Lilian Thuram sees Black Players for Change as a model for Europe


Lilian Thuram also knows what it’s like to be a victim of racism – and an interview with Illustrated sportsBrian Straus released Thursday, the legendary French player named Black Players for Change of the MLS as a model that Europe would do well to adopt.

“When I was playing football and there was a racist incident in the stadium,” Thuram recalls, “when I went back to the locker room, a lot of times what happened was some of the guys were coming in, the white guys. were coming, pat me on the back and say ‘Sorry about that’ or ‘Don’t worry about that’.

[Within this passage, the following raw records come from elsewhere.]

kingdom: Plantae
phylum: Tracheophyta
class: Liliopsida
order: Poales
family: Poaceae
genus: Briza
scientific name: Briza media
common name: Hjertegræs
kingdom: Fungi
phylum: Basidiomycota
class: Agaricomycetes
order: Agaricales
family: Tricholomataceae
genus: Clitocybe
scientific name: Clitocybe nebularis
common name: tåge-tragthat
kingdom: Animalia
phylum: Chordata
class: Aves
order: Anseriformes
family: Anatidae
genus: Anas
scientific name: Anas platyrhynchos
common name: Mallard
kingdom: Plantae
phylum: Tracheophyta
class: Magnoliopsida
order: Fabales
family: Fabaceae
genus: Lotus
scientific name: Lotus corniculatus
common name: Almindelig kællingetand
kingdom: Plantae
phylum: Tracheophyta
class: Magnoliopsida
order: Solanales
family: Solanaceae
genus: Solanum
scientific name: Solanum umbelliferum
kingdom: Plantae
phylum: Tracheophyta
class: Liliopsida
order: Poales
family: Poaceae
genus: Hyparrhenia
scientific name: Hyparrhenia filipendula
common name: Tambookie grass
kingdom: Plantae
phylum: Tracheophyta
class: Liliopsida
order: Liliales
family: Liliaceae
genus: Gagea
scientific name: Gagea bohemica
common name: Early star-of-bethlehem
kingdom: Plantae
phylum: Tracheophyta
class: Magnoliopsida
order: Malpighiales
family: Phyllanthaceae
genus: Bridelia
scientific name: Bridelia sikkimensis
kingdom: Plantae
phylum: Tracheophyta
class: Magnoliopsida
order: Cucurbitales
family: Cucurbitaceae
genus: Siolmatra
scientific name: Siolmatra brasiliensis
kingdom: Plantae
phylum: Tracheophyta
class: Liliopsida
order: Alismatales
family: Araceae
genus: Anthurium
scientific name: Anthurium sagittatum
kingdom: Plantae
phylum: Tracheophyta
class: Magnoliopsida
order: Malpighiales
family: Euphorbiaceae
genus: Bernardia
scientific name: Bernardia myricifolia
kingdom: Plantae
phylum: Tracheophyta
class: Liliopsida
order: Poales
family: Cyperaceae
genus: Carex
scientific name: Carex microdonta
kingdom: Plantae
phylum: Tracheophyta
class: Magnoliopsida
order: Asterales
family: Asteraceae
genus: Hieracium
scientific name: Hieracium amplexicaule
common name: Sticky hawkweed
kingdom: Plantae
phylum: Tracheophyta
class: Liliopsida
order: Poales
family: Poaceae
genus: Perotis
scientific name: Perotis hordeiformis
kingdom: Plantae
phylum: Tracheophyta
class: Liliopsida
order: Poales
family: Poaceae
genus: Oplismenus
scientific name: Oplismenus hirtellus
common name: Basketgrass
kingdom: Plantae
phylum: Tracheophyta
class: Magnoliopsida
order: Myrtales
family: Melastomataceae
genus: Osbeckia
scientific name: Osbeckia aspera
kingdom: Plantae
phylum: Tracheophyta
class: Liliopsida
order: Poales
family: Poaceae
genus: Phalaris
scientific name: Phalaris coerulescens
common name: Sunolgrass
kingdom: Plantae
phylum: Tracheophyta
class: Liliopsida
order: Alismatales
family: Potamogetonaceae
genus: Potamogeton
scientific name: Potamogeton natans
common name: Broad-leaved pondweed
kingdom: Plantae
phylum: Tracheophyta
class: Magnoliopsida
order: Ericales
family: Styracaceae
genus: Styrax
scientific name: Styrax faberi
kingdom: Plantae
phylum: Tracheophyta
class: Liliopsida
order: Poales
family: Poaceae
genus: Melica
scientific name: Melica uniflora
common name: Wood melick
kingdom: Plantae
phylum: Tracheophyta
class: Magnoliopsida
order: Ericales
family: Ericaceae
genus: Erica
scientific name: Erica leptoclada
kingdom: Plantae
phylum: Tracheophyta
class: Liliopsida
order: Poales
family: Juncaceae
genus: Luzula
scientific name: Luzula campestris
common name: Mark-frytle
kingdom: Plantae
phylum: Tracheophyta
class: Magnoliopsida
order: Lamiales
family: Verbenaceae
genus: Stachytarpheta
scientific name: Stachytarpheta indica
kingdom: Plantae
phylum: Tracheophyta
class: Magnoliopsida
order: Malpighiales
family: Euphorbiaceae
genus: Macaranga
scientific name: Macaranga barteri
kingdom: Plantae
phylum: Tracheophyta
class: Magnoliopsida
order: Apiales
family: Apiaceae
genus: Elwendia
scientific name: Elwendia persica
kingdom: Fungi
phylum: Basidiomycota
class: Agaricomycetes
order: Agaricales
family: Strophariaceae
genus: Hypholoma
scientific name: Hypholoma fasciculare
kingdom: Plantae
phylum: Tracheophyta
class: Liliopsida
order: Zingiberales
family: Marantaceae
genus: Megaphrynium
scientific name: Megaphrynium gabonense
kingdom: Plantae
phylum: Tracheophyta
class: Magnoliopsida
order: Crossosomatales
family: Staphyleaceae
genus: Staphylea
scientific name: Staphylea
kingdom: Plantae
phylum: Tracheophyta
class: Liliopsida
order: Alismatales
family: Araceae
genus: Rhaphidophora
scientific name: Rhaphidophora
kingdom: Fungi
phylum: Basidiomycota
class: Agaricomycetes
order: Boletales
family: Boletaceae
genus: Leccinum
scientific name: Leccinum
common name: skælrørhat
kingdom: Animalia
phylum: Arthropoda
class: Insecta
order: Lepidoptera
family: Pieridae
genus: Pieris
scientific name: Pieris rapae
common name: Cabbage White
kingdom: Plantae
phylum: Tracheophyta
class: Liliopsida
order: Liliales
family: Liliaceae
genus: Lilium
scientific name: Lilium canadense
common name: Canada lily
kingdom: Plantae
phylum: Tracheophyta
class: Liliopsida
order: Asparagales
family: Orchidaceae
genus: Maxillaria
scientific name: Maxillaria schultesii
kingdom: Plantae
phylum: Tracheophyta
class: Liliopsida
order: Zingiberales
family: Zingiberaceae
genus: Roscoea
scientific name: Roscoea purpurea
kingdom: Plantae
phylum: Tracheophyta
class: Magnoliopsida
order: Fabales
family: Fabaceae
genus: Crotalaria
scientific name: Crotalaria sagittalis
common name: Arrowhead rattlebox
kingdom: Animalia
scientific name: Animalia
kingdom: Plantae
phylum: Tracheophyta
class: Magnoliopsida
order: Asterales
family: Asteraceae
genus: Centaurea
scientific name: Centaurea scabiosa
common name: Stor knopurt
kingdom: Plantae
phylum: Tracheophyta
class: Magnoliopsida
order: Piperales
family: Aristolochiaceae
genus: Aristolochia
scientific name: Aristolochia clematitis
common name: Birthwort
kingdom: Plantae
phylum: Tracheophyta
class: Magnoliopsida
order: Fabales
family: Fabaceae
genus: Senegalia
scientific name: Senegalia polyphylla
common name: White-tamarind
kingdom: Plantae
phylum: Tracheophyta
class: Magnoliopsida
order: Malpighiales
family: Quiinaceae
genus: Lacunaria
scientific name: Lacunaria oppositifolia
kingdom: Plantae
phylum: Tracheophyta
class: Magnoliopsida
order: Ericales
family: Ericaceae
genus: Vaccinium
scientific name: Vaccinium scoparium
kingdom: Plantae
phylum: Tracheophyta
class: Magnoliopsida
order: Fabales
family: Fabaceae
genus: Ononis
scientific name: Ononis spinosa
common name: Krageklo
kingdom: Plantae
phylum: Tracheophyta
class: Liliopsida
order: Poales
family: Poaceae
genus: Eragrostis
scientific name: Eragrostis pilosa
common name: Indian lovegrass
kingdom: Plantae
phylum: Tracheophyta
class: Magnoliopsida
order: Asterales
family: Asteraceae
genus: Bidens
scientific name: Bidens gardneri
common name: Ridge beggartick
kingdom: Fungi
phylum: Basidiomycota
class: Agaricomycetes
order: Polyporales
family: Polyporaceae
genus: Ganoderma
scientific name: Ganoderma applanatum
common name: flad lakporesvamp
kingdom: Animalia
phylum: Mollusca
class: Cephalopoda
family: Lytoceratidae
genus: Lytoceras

“I’m like, ‘This has to change.’ But even when the reporters told me, “Oh, what should we do Lilian? This must change. What to do ?’ My attitude is, ‘Don’t ask me. I’m the person who gets that rude remark or whatever. I’m the person taking this. Ask the white players. Ask the white players why they don’t say anything about it. Ask the white players what they are going to do about it.

Thuram came to the conclusion that Black players for change basically came last summer training: Those who want change can’t wait for others to do it.

“People who suffered from racism could never expect anyone to do anything for them,” Thuram told Straus via a translator. “They did it themselves. You need to be very clear about your desire for change. You have to stand up and you have to lead the change.

Thuram launched a foundation bearing his name, committed to the fight against racism, sexism, homophobia and discrimination through education. Last month, Thuram and Justin Morrow of BPC (a Cleveland native who plays for Toronto FC) had the opportunity to connect, and upon learning what BPC does and does, Thuram was moved.

“I am unsettled by Black Players for Change because I don’t think such a thing would be accepted in France today,” said Thuram, stressing that there is a culture in France and throughout Europe that is discouraging black people to express themselves.

“What Thuram sees in BPC is a proactive and courageous commitment to provide support and generate strength in numbers,” Straus wrote in his article. “BPC, which now has over 170 members, is proof that it can be done.”